ОТРЫВОК ИЗ ТЕКСТА.
◇ ◇ ◇ ◇ ◇ ◇ ◇
Германский же нацизм превыше всего ставил интересы немецкой нации. Но высшие интересы обеих наций — и советско-российской, и германской, заключались в обеспечении взаимной дружбы и сотрудничества, у которых были и естественная экономическая основа, и глубокие исторические корни. И вот на почве общности национальных интересов именно СССР и Германия совсем не обязательно должны бы ли сойтись в рукопашной.
Профессор Тэратака не ошибался: нацизм и большевизм, как идеологии, действительно были генетически глубоко чужды друг другу, вплоть до прямого антагонизма.
Но это не означало, что такими же генетическими врагами были нацистский Третий Рейх — как государство германского народа, и социалистический Советский Союз — как государство советского народа. Германия и Россия исторически и геополитически изначально врагами не были, потому что всегда были призваны не уничтожать, а дополнять друг друга.
И тем не менее между ними за короткий исторический период дважды возникали жестокие войны. В чем дело? Почему?
◇ ◇ ◇ ◇ ◇ ◇ ◇
ЧТО СДЕЛАТЬ.
1 – Ответьте по отрывку о Германии и СССР:
(а) Что германский нацизм ставил превыше всего?
(б) Какой профессор, по словам отрывка, не ошибался?
(в) Сколько раз между Германией и Россией за короткий исторический период возникали жестокие войны?
2 – Процитируйте часть отрывка о Германии и СССР: начните со слов «Германский же нацизм» и остановитесь после слов «сойтись в рукопашной.».
3 – Продолжите отрывок о Германии и СССР с того места, на котором он обрывается.
Записи здесь не понадобятся.
◇ ◇ ◇ ◇ ◇ ◇ ◇
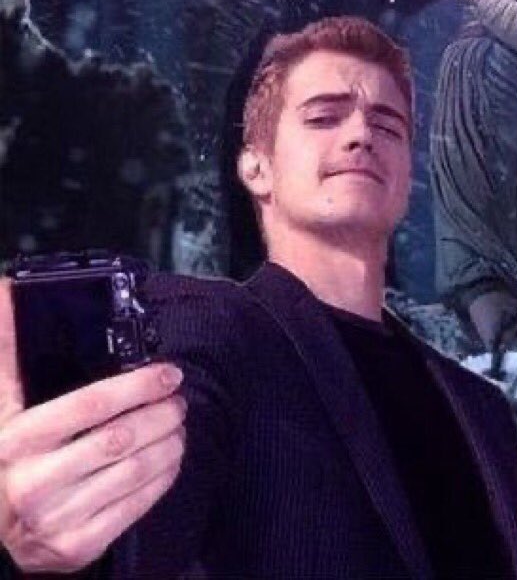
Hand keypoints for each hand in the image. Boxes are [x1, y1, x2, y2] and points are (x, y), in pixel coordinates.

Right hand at [0, 279, 186, 573]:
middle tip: (179, 399)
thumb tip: (9, 290)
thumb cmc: (7, 453)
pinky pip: (135, 509)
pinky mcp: (77, 546)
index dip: (138, 386)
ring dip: (169, 443)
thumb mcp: (3, 402)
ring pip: (133, 473)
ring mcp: (56, 520)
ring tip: (178, 424)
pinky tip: (169, 458)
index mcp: (18, 439)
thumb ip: (10, 351)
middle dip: (160, 413)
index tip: (168, 373)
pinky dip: (162, 479)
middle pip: (120, 439)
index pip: (92, 405)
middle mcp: (35, 482)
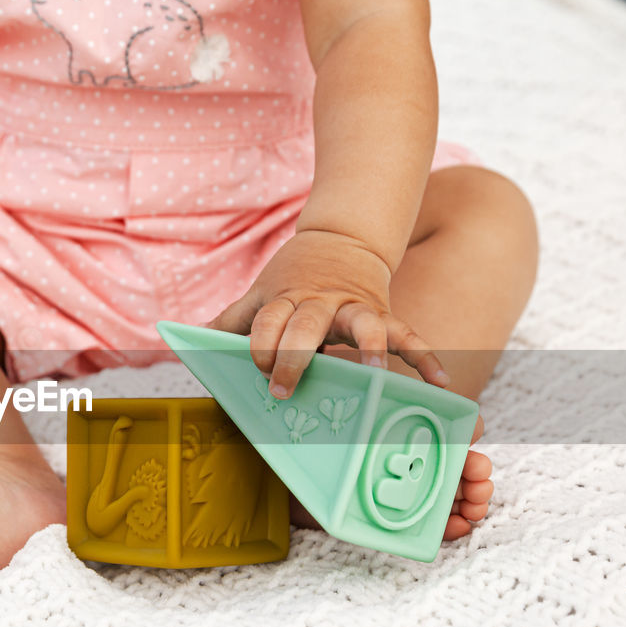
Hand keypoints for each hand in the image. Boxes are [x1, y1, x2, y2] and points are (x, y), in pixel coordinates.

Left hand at [208, 229, 449, 397]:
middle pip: (307, 325)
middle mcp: (321, 303)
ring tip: (373, 373)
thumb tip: (186, 339)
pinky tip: (439, 382)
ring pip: (364, 324)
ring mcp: (355, 308)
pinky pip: (408, 336)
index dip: (260, 343)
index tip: (255, 367)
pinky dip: (426, 357)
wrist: (342, 240)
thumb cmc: (292, 279)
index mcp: (286, 299)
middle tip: (282, 387)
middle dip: (294, 355)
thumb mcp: (259, 294)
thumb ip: (230, 320)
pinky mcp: (384, 314)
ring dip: (368, 347)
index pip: (268, 320)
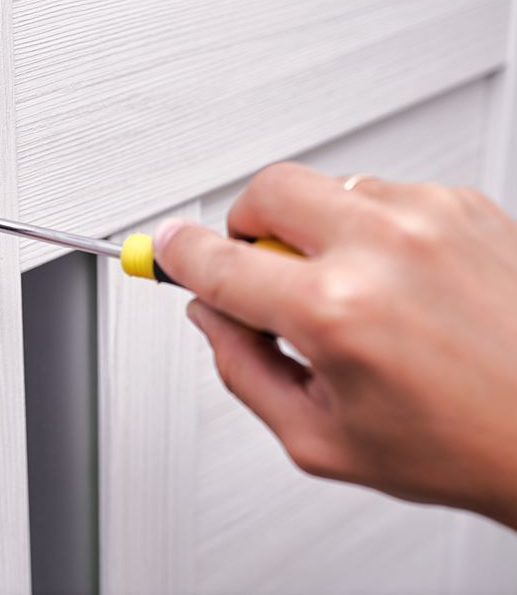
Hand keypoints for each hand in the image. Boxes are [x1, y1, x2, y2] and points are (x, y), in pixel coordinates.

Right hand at [154, 163, 516, 528]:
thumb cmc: (464, 444)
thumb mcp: (322, 439)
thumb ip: (244, 370)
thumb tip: (211, 317)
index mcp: (336, 311)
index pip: (219, 263)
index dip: (178, 254)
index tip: (167, 248)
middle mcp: (382, 246)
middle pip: (267, 191)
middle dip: (246, 227)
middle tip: (262, 269)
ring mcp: (429, 215)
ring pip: (327, 190)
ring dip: (316, 232)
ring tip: (354, 291)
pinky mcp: (466, 204)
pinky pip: (383, 195)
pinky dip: (372, 230)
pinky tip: (399, 282)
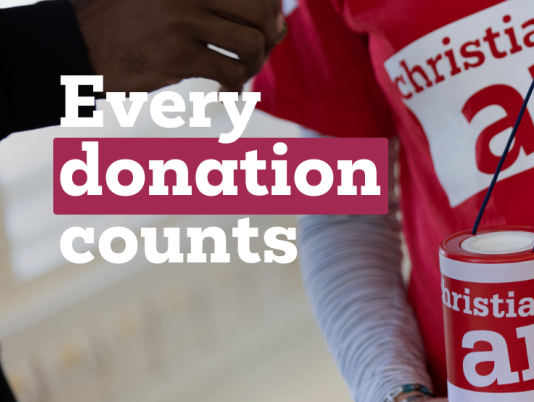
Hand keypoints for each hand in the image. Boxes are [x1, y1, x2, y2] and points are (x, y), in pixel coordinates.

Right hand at [73, 0, 283, 92]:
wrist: (80, 44)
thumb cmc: (133, 23)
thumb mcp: (174, 2)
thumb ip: (219, 6)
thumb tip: (282, 25)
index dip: (270, 10)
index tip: (268, 28)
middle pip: (260, 12)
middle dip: (268, 37)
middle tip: (258, 53)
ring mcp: (183, 20)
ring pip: (250, 43)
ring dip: (253, 64)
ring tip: (240, 72)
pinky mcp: (179, 55)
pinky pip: (231, 72)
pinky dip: (235, 85)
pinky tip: (226, 90)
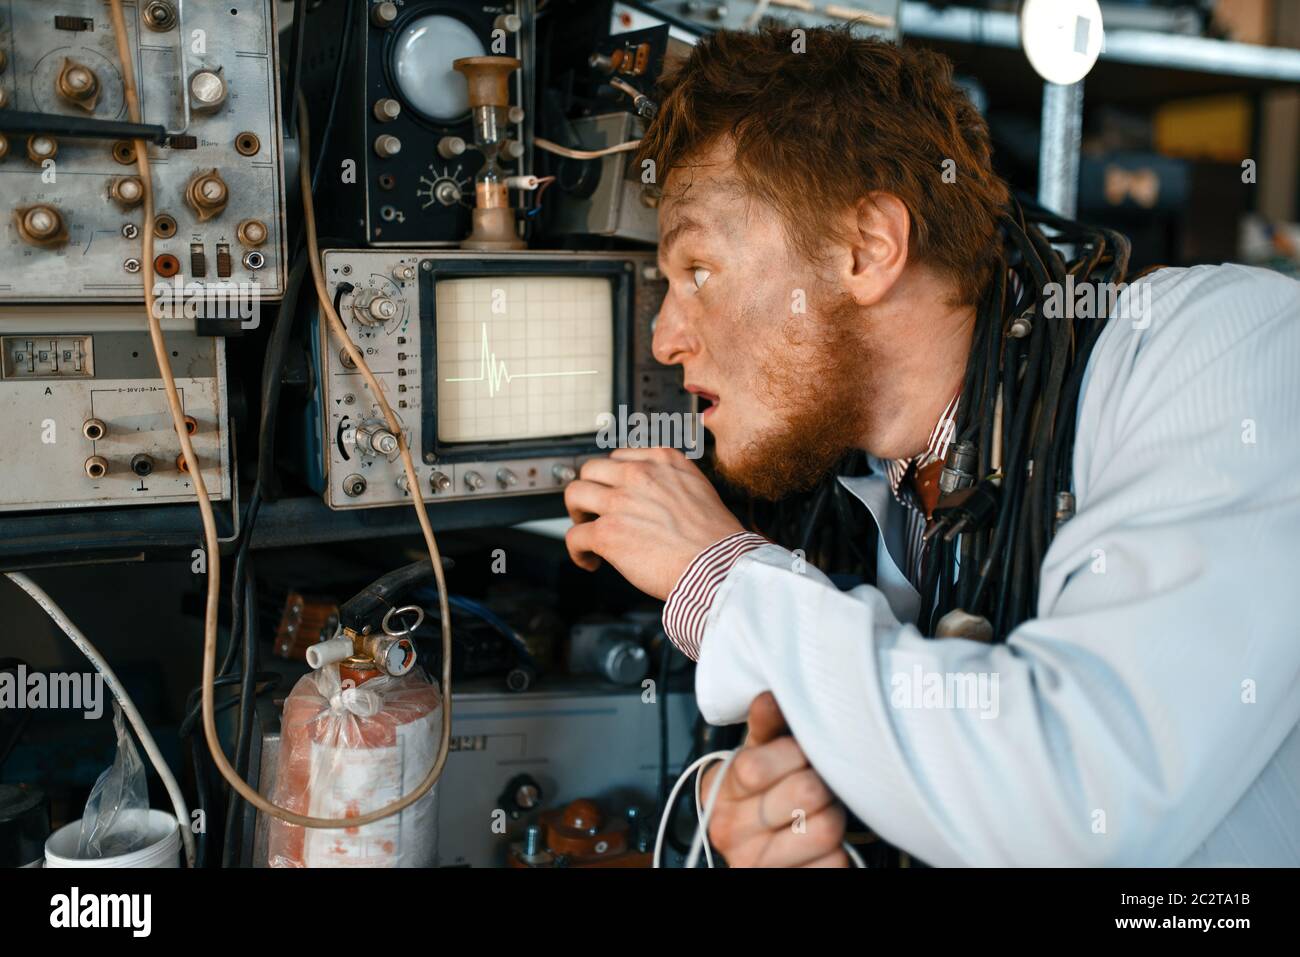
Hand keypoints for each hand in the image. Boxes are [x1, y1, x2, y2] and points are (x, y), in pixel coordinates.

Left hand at [563, 447, 743, 599]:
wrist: (719, 565)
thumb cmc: (715, 538)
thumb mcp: (697, 488)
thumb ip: (669, 482)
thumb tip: (652, 497)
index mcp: (662, 460)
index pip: (619, 457)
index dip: (612, 479)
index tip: (613, 493)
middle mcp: (638, 474)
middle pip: (590, 469)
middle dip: (590, 491)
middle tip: (594, 511)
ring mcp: (620, 502)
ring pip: (575, 494)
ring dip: (576, 514)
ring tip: (587, 531)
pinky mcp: (607, 532)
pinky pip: (574, 535)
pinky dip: (577, 551)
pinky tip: (590, 561)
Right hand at [702, 692, 847, 866]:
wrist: (755, 849)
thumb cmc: (759, 795)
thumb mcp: (755, 756)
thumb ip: (765, 728)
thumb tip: (770, 698)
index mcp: (720, 791)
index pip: (756, 766)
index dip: (792, 752)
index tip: (801, 750)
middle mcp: (731, 831)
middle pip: (804, 793)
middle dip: (821, 781)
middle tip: (818, 780)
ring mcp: (759, 863)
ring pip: (826, 828)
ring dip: (834, 815)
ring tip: (822, 811)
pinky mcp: (788, 882)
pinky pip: (835, 862)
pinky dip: (840, 851)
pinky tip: (824, 843)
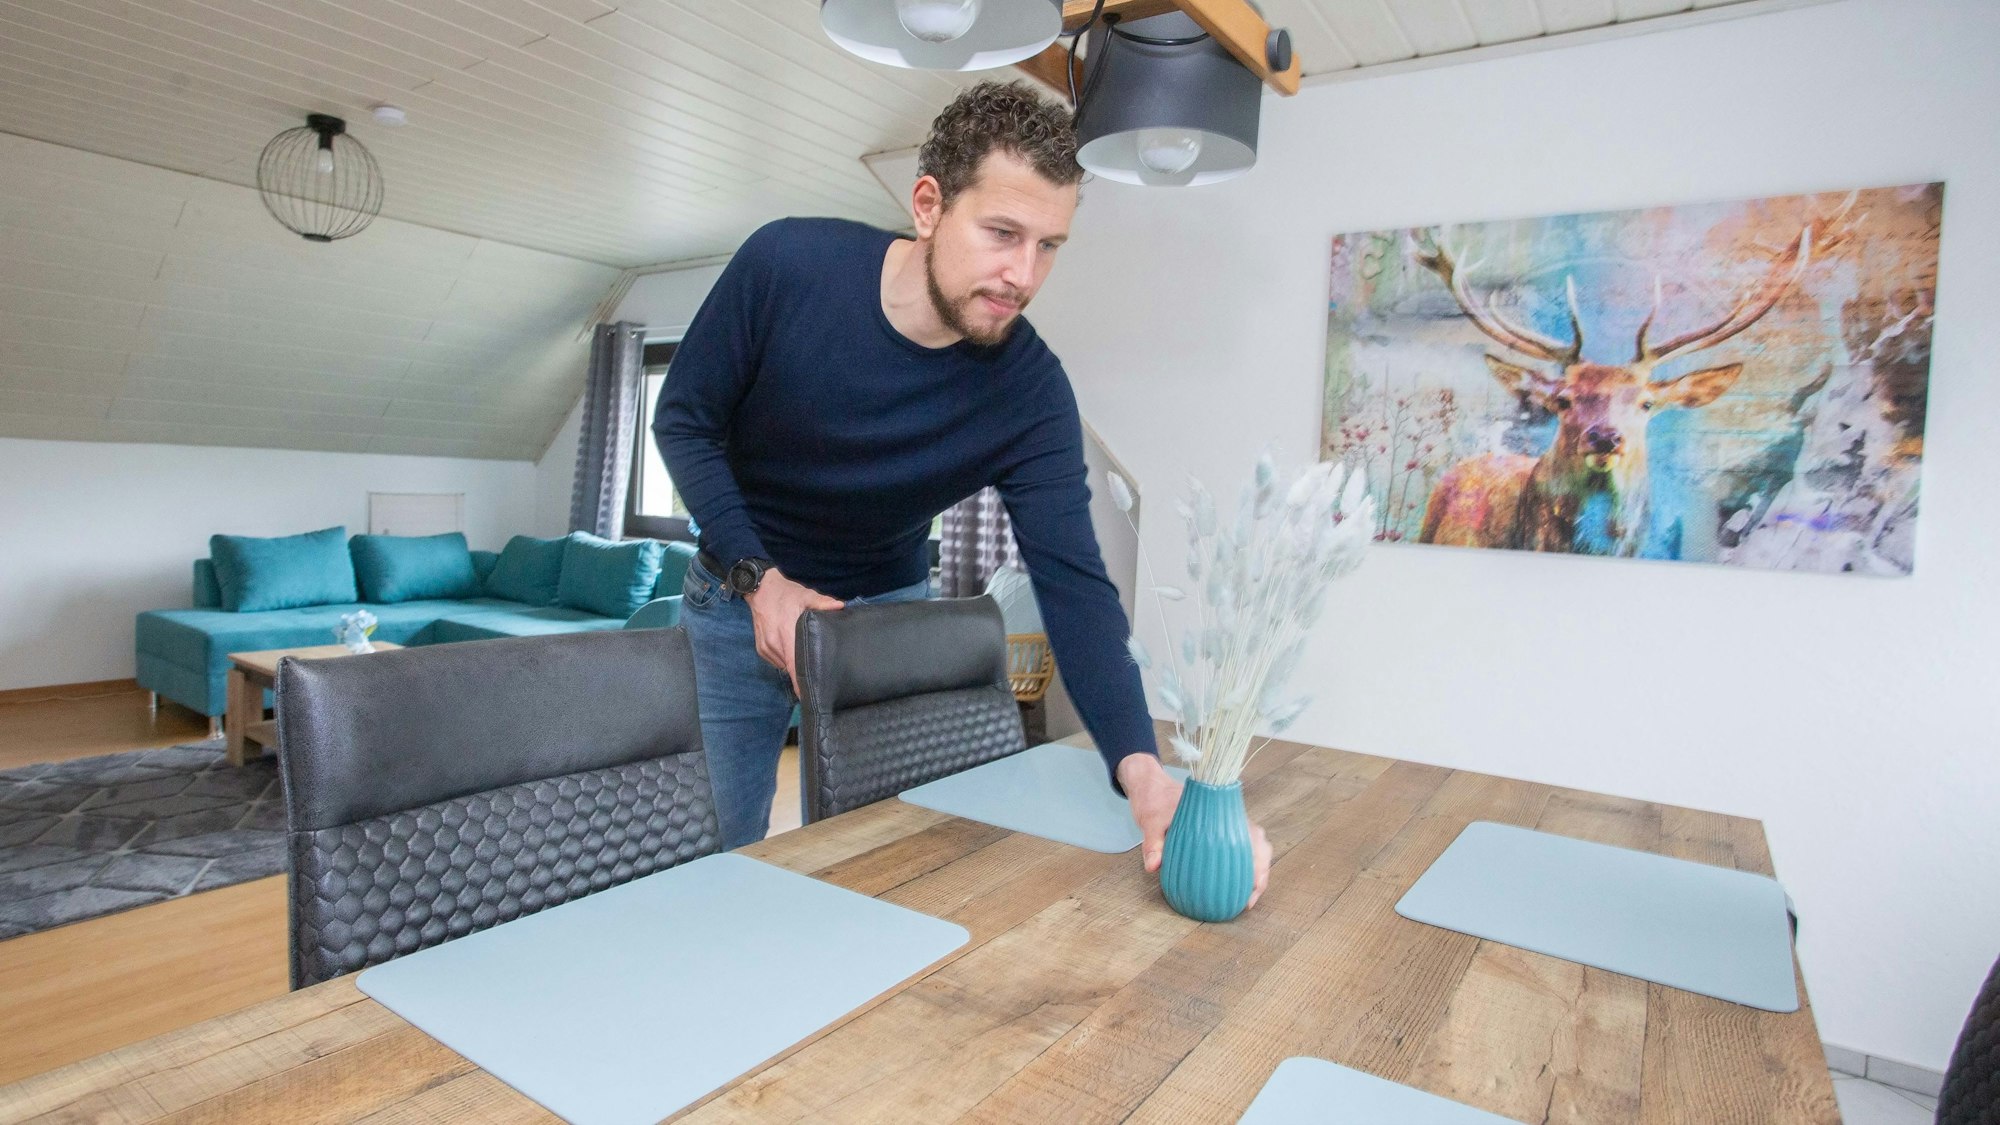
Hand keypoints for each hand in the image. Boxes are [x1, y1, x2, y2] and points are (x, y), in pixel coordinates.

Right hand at [743, 569, 843, 693]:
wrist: (760, 589)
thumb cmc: (786, 594)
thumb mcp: (806, 595)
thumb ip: (822, 603)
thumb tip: (840, 606)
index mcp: (786, 634)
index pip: (794, 666)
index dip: (801, 684)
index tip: (811, 696)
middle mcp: (774, 645)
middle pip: (791, 669)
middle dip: (803, 675)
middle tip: (819, 679)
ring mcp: (766, 648)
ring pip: (784, 666)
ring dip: (794, 665)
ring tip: (806, 660)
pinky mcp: (761, 649)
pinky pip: (777, 661)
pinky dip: (785, 659)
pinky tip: (792, 650)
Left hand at [1118, 754, 1273, 909]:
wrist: (1153, 788)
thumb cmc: (1155, 801)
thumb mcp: (1151, 821)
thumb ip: (1153, 843)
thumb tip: (1154, 866)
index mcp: (1218, 810)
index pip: (1251, 834)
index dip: (1258, 859)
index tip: (1254, 883)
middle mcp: (1228, 817)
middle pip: (1258, 844)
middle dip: (1261, 872)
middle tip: (1250, 900)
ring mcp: (1225, 825)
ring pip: (1252, 848)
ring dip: (1254, 871)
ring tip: (1247, 899)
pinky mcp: (1218, 832)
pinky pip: (1237, 850)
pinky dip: (1240, 868)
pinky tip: (1232, 888)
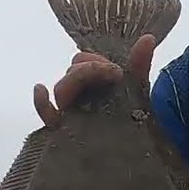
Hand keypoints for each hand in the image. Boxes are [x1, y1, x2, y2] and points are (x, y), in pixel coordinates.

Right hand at [33, 34, 157, 127]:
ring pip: (62, 90)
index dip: (95, 63)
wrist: (138, 151)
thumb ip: (139, 65)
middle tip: (112, 75)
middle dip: (88, 70)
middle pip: (72, 75)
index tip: (116, 71)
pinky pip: (46, 115)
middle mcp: (80, 96)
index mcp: (94, 83)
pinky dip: (40, 102)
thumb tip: (148, 38)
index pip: (83, 63)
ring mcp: (71, 113)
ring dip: (74, 81)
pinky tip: (40, 89)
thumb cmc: (133, 120)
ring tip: (94, 85)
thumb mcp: (138, 91)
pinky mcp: (64, 132)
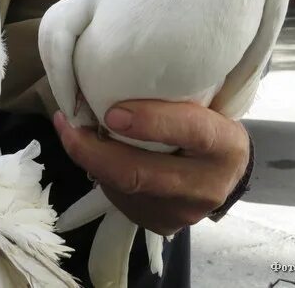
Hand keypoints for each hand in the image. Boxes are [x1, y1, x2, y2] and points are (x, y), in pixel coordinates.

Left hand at [54, 100, 249, 235]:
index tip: (113, 112)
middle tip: (69, 124)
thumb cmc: (210, 123)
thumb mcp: (207, 105)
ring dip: (90, 159)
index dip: (151, 122)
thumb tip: (118, 70)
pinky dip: (101, 173)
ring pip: (122, 189)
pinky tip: (93, 153)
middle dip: (94, 150)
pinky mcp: (161, 223)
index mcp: (225, 145)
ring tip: (71, 131)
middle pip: (140, 174)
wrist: (226, 173)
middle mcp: (207, 185)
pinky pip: (120, 199)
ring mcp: (182, 212)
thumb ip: (175, 94)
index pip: (192, 131)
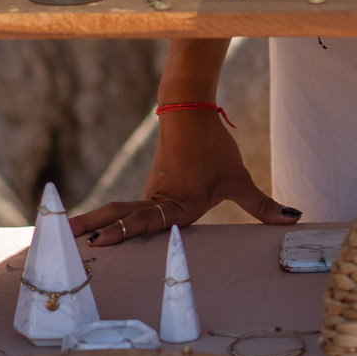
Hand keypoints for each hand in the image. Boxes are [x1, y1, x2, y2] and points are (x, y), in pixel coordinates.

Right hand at [69, 110, 300, 244]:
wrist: (190, 112)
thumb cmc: (215, 148)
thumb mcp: (238, 179)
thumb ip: (262, 205)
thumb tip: (293, 218)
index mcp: (178, 204)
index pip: (148, 221)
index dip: (125, 232)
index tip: (103, 241)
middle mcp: (159, 202)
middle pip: (124, 218)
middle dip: (98, 232)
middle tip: (68, 243)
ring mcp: (149, 197)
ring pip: (119, 213)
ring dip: (94, 225)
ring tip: (64, 238)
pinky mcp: (147, 193)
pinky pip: (123, 211)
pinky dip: (103, 222)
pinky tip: (83, 234)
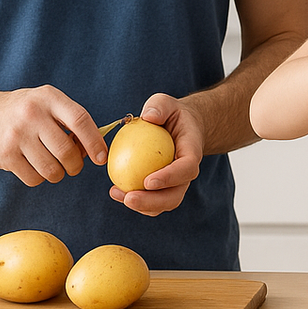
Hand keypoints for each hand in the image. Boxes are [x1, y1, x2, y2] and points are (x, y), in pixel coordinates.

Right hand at [0, 85, 108, 185]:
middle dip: (75, 165)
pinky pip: (34, 178)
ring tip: (51, 165)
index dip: (95, 142)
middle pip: (67, 151)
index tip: (101, 158)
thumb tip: (95, 150)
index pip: (80, 120)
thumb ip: (71, 121)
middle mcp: (32, 114)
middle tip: (72, 165)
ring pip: (52, 170)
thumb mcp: (47, 103)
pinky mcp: (4, 155)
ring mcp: (16, 135)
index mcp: (48, 97)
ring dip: (57, 174)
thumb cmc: (24, 112)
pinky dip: (38, 178)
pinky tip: (32, 165)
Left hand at [108, 94, 203, 215]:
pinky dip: (135, 200)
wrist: (180, 128)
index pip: (186, 168)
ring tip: (117, 194)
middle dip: (153, 202)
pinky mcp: (163, 189)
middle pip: (175, 195)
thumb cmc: (171, 114)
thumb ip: (159, 106)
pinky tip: (115, 191)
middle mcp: (186, 173)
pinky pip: (151, 201)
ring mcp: (176, 184)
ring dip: (141, 205)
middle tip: (129, 198)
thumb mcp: (165, 103)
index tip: (148, 181)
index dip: (170, 177)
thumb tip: (148, 118)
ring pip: (163, 203)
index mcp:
◇ ◇ ◇ ◇ ◇ ◇ ◇
ОТВЕТЫ К ЗАДАНИЯМ.
1 –
(а) Интересы немецкой нации.
(б) Профессор Тэратака.
(в) Дважды.

2 –
Германский же нацизм превыше всего ставил интересы немецкой нации. Но высшие интересы обеих наций — и советско-российской, и германской, заключались в обеспечении взаимной дружбы и сотрудничества, у которых были и естественная экономическая основа, и глубокие исторические корни. И вот на почве общности национальных интересов именно СССР и Германия совсем не обязательно должны бы ли сойтись в рукопашной.

3 –
Подробно рассматривая обстоятельства и истоки формирования конфликта Германия — СССР, я обнаружил, что причины их возникновения ведут в глубь времен: от начала тридцатых годов — к послеверсальской Веймарской Германии и полутроцкистскому СССР начала двадцатых годов, затем — к Версальскому миру, Первой мировой войне, а потом — и к её предыстории.
При этом как-то естественно и логично такое ответвление темы приобретало самостоятельное значение и законченность.
После того как предыстория, история и послеистория старой войны легла на бумагу, я понял, что одну-то книгу я уже написал — ту, которую ты, читатель, сейчас держишь в руках. Первая основная идея её ясна и в особых комментариях не нуждается. Мировые войны задумало и обеспечило Мировое Золото. Властвующие эксплуататорские элиты мира — вот основная и единственная причина крупных войн XX века.
Разрабатывая и аргументируя эту идею, погружаясь в давно отшумевшие, но все еще не устаревшие страсти, я раз за разом приходил к мысли об искусственности участия дореволюционной России в войне западного мира с Германией. Не должны мы были с ней воевать, ни к чему это было нам, с любой точки зрения. Если, конечно, иметь в виду точку зрения друга России, а не ее недоброжелателя.
Собственно, исследуя проблему «германцы — русские славяне», можно было бы добраться до времен поздней Римской империи и даже более древних — ведических, арийских.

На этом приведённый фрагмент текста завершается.